Until EnvisioNet. The decisions that took millions in state and local taxpayer support and that are currently returning layoffs and bankruptcy were made right here in Maine. The more this situation unfolds, the clearer it becomes that those homegrown decisions, however well-intentioned, bear an unfortunate resemblance to those made elsewhere in that the public interest and public investors were not protected.
Blame irrational exuberance. One expects company officials to trumpet their company at every opportunity, but there is a point at which enthusiasm and optimism become deception. Barely two months ago, EnvisioNet execs were boasting of explosive growth and unprecedented expansion, yet the bankruptcy filings show that the dire circumstances were well known long before that time. From the townspeople of Orono, on the hook for $7.3 million, to citizens of Maine, providers of yet untallied millions in various types and assistance, the list of investors – business partners – kept out of the loop is enormous.
Public officials, from the governor on down to the local town councilor, who once were EnvisioNet’s biggest boosters now say the company was overextended and undercapitalized, stating what is now the obvious. Such a critical view would have been more useful when the partnerships were being forged and the deals being made.
Which gets to the heart of the problem – so much pressure is on government leaders to support business that the support is largely unquestioning, and anyone who does question it is labeled anti-business. The business community prides itself on making wise, thoroughly considered and informed decisions. The business lobby, however, apparently considers prudence a vice when exhibited by public officials.

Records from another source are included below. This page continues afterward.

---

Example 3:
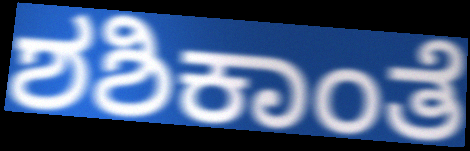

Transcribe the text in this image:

ಶಶಿಕಾಂತೆ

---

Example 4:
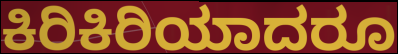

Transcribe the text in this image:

ಕಿರಿಕಿರಿಯಾದರೂ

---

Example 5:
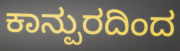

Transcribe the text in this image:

ಕಾನ್ಪುರದಿಂದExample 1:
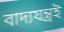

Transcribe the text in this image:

বাদ্যযন্ত্ৰই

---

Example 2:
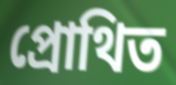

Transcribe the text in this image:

প্ৰোথিত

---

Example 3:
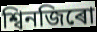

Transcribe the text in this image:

শ্বিনজিৰো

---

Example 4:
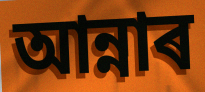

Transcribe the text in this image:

আন্নাৰ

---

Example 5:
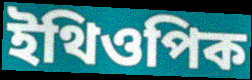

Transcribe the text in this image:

ইথিওপিকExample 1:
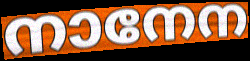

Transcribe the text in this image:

നാനേന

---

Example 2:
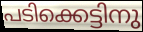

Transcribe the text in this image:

പടിക്കെട്ടിനു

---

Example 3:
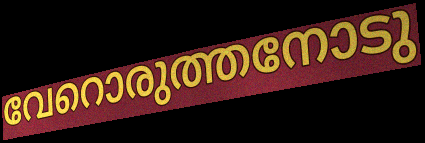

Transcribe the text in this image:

വേറൊരുത്തനോടു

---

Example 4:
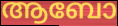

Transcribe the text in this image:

ആബോ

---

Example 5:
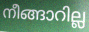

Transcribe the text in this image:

നീങ്ങാറില്ല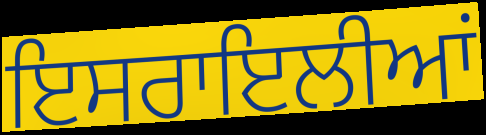
ਇਸਰਾਇਲੀਆਂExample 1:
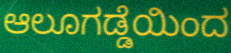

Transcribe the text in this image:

ಆಲೂಗಡ್ಡೆಯಿಂದ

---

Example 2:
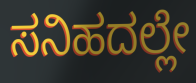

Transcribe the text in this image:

ಸನಿಹದಲ್ಲೇ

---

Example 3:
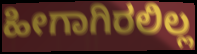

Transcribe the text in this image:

ಹೀಗಾಗಿರಲಿಲ್ಲ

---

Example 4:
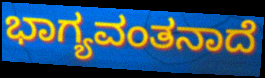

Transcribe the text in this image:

ಭಾಗ್ಯವಂತನಾದೆ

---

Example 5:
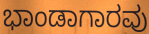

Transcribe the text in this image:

ಭಾಂಡಾಗಾರವುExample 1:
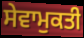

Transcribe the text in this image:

ਸੇਵਾਮੁਕਤੀ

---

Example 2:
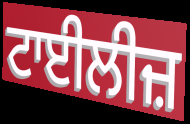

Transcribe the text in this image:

ਟਾਈਲੀਜ਼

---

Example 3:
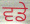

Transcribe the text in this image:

ਵਡੇ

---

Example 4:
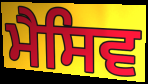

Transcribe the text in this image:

ਮੈਸਿਵ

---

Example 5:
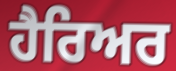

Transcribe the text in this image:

ਹੈਰਿਅਰ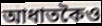
আধাতকৈও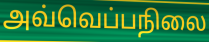
அவ்வெப்பநிலை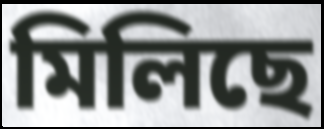
মিলিছে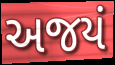
અજયં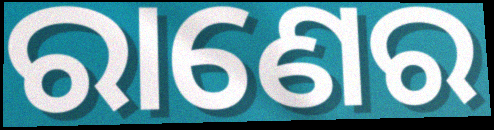
ରାଣେର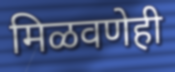
मिळवणेहीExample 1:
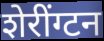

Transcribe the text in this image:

शेरींग्टन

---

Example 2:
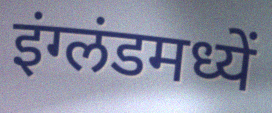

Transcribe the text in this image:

इंग्लंडमध्यें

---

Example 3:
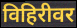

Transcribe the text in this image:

विहिरीवर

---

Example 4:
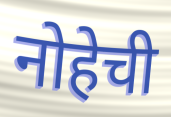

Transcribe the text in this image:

नोहेची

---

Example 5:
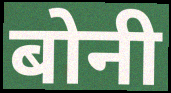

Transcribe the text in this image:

बोनी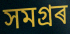
সমগ্ৰৰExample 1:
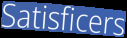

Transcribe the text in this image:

Satisficers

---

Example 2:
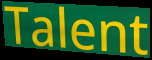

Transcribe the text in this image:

Talent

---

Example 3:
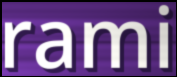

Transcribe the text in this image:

rami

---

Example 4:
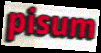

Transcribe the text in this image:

pisum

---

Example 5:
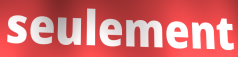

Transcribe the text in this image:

seulement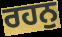
ਰਹਨੁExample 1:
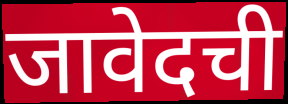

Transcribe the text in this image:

जावेदची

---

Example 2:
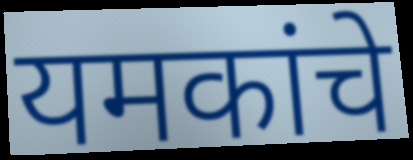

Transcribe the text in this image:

यमकांचे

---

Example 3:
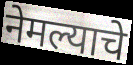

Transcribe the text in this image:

नेमल्याचे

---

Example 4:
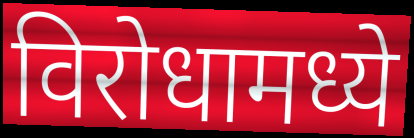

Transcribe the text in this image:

विरोधामध्ये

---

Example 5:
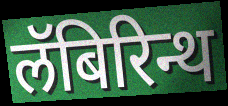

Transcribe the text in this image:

लॅबिरिन्थ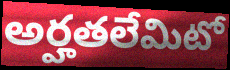
అర్హతలేమిటోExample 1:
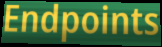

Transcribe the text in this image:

Endpoints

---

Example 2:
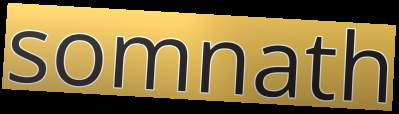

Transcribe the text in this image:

somnath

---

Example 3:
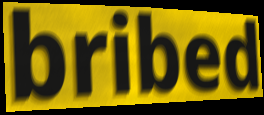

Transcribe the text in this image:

bribed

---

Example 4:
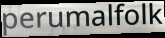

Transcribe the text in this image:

perumalfolk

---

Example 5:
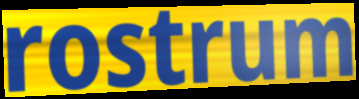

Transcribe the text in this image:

rostrum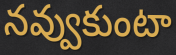
నవ్వుకుంటాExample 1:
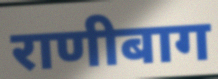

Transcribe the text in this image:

राणीबाग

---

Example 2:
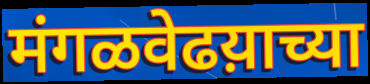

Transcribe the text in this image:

मंगळवेढय़ाच्या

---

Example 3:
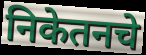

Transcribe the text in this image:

निकेतनचे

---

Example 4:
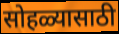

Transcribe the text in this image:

सोहळ्यासाठी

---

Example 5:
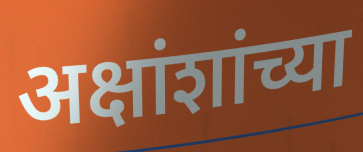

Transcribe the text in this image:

अक्षांशांच्या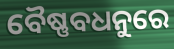
ବୈଷ୍ଣବଧନୁରେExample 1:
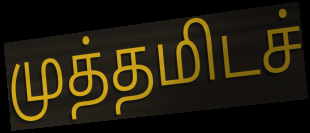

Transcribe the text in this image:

முத்தமிடச்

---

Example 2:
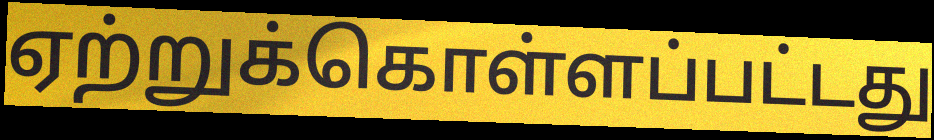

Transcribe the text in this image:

ஏற்றுக்கொள்ளப்பட்டது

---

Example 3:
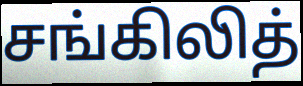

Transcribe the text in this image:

சங்கிலித்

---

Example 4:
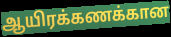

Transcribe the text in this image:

ஆயிரக்கணக்கான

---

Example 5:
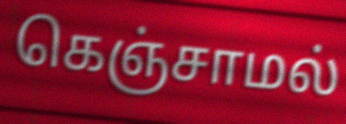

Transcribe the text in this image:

கெஞ்சாமல்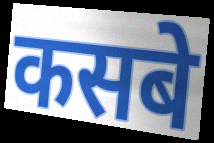
कसबे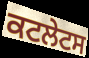
ਕਟਲੇਟਸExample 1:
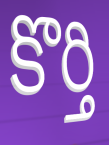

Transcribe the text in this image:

కొర్తి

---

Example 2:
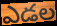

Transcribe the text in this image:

ఎడల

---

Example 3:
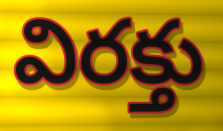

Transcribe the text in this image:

విరక్తు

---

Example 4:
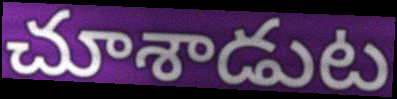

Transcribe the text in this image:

చూశాడుట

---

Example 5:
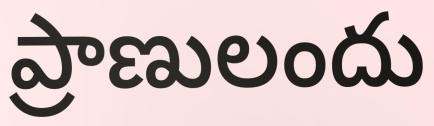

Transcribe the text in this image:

ప్రాణులందుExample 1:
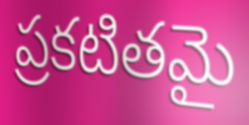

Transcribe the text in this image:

ప్రకటితమై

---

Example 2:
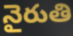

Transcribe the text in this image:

నైరుతి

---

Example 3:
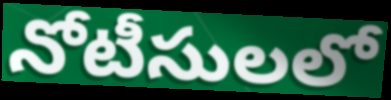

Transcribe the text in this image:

నోటీసులలో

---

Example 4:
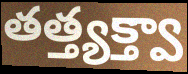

What is needed is a new model for evaluating public support of business that bases the level and type of support on objective assessments of the particular business and the business climate under which it exists. For example, since the bankruptcy filing it is now widely known that EnvisioNet’s business sector – call centers providing technical support for computer hardware and software companies – is severely overcrowded with competitors, that a serious price war has been under way for months and that the year-old downturn in the technology sector has led some of the biggest names in the field, such as IBM and Hewlett Packard, to move into tech support in a big way.
This information was long known to the experts who keep track of the minutiae of the high-tech industry. It certainly would have helpful to officials in Orono (or in Brunswick or Augusta, where EnvisioNet also got help) but it is unreasonable to expect a town councilor to have the same level of knowledge as a high-tech sector financial analyst. It is not unreasonable, however, to expect publicly funded analysts at, say, the Maine Department of Economic and Community Development or the Finance Authority of Maine to more consistently track these trends and to compile relevant information that can lead to better-informed decisions at the state and local levels.